Esas imágenes se concentran en fragmentos; y la “disposición fragmentaria” establece un tenue principio novelístico. Con razón Julián Ríos, en el prólogo de Los hijos de Nobodaddy, cita a Novalis: “La forma de escribir una novela no debe ser un continuum; debe ser una estructura articulada en cada periodo. Cada fragmento debe ser algo separado –delimitado–, un todo válido por sí mismo”. Sin duda, las tres novelas de Schmidt tienen en común este principio, aunque al calificarlas de “novelas” se les estaría restando cierto impulso transgresor.

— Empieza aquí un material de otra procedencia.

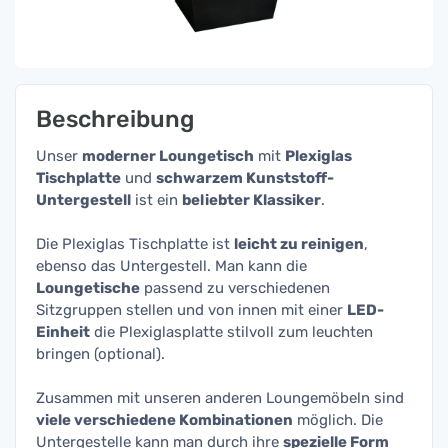
Beschreibung
Unser
moderner Loungetisch
mit
Plexiglas
Tischplatte
und
schwarzem Kunststoff-
Untergestell
ist ein
beliebter Klassiker
.
Die Plexiglas Tischplatte ist
leicht zu reinigen
,
ebenso das Untergestell. Man kann die
Loungetische
passend zu verschiedenen
Sitzgruppen stellen und von innen mit einer
LED-
Einheit
die Plexiglasplatte stilvoll zum leuchten
bringen (optional).
Zusammen mit unseren anderen Loungemöbeln sind
viele verschiedene Kombinationen
möglich. Die
Untergestelle kann man durch ihre
spezielle Form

Así, Momentos de la vida de un fauno recrea la cotidianidad de Düring, un oficinista que, a pesar de sus escarceos sexuales al aire libre (todo permeado por el incesante rencor hacia su padre), pasa sus días entre archivos estatales; El brezal de Brand se interna en las penurias de un escritor que se recluye en una aldea para evocar algunas vejaciones del pasado y el porvenir catastrófico de la nación alemana después de perder la guerra; y, en Espejos negros, otro escritor, tal vez el último hombre en la Tierra (imposible no pensar en La amante de Wittgenstein del gran David Markson) se instala en un futuro postapocalíptico y, en medio de destellos de locura, vislumbra los restos de la civilización.
A los llamados “escritores transgresores” nadie les augura un buen futuro o, mejor dicho, todos les auguran un futuro desastroso. Arno Schmidt tuvo un futuro digno de sus mejores libros. Tal vez por eso (o por un error de interpretación) la academia sueca lo nominó al Premio Nobel en 1971. Ese año Neruda ganó. Y Schmidt siguió vendiendo pocos libros hasta su muerte en la miseria.